Cerner was founded as a health information technology company in 1980 starting in a computer lab in St. John’s Medical Center in Tulsa, Oklahoma. Cerner got it’s boost in the industry when it secured $1.5 million in startup from venture capitalists in 1984. Cerner has been the primary contender with Epic for top place as an EHR and currently ranks number two with 24.4% of market share versus Epic’s 32.9% according to Forbes. Both systems are considered state of the art and meet the federal government’s “meaningful use” requirements.
Adoption of EHRs by American hospitals began to gain widespread acceptance when Congress passed the Health Information Technology for Economic and Clinical Health Act (abbreviated HITECH) in 2009. As part of efforts to help the US economy recover from 2008, Congress appropriated $25.9 billion to the US Department of Health and Human Services to promote and expand the use of health information technology across the country.

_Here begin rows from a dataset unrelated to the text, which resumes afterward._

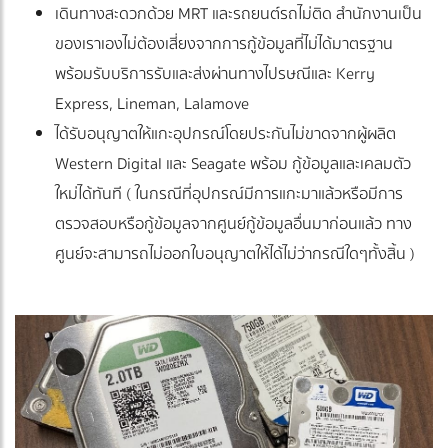
เดินทางสะดวกด้วย MRT และรถยนต์รถไม่ติด สำนักงานเป็น
ของเราเองไม่ต้องเสี่ยงจากการกู้ข้อมูลที่ไม่ได้มาตรฐาน
พร้อมรับบริการรับและส่งผ่านทางไปรษณีและ Kerry
Express, Lineman, Lalamove
ได้รับอนุญาตให้แกะอุปกรณ์โดยประกันไม่ขาดจากผู้ผลิต
Western Digital และ Seagate พร้อม กู้ข้อมูลและเคลมตัว
ใหม่ได้ทันที ( ในกรณีที่อุปกรณ์มีการแกะมาแล้วหรือมีการ
ตรวจสอบหรือกู้ข้อมูลจากศูนย์กู้ข้อมูลอื่นมาก่อนแล้ว ทาง
ศูนย์จะสามารถไม่ออกใบอนุญาตให้ได้ไม่ว่ากรณีใดๆทั้งสิ้น )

Large grants were given to software companies like Epic and Cerner to develop software that met “meaningful use” standards. Grants were also given to hospitals, especially rural hospitals, to help them purchase such expensive programs. The list of specifications to meet meaningful use requirements is quite long, but key elements include e-prescribing, improving coordination of care across all spectrums of healthcare, reducing healthcare disparities, must be easily engaged by patients, improve public health, provide tracking/reporting of quality and safety metrics, and ensure adequate privacy and security of personal health information.
Like many small hospitals, Mendocino Coast was an “early adopter” of an EHR system taking advantage of a HITACH grant to purchase Opus by MediTech. This was several years ago when the hospital was under management of the Healthcare District. This was a source of pride and was hoped to help attract staff, doctors, and patients. These early EHR systems were usually in the test phases, so called “beta software”, which had the benefit of coming at a reduced cost making them more affordable. However, the downside has been that these systems quickly became antiquated and do not meet the current needs of modern hospitals.
AHMC’s move to Cerner on December 1st will be an important step in improving the quality and safety of care provided at the hospital. It is expected to improve provider and staff job satisfaction leading to increased employee and provider retention. It is also expected that patients will experience better efficiency and timeliness in their care. A great deal of planning has gone into this implementation, including testing of the system and training staff and providers. While any such conversion may carry unexpected challenges, much effort has been spent on ensuring that the transition will go as smoothly as possible. It is indeed an exciting time for our hospital.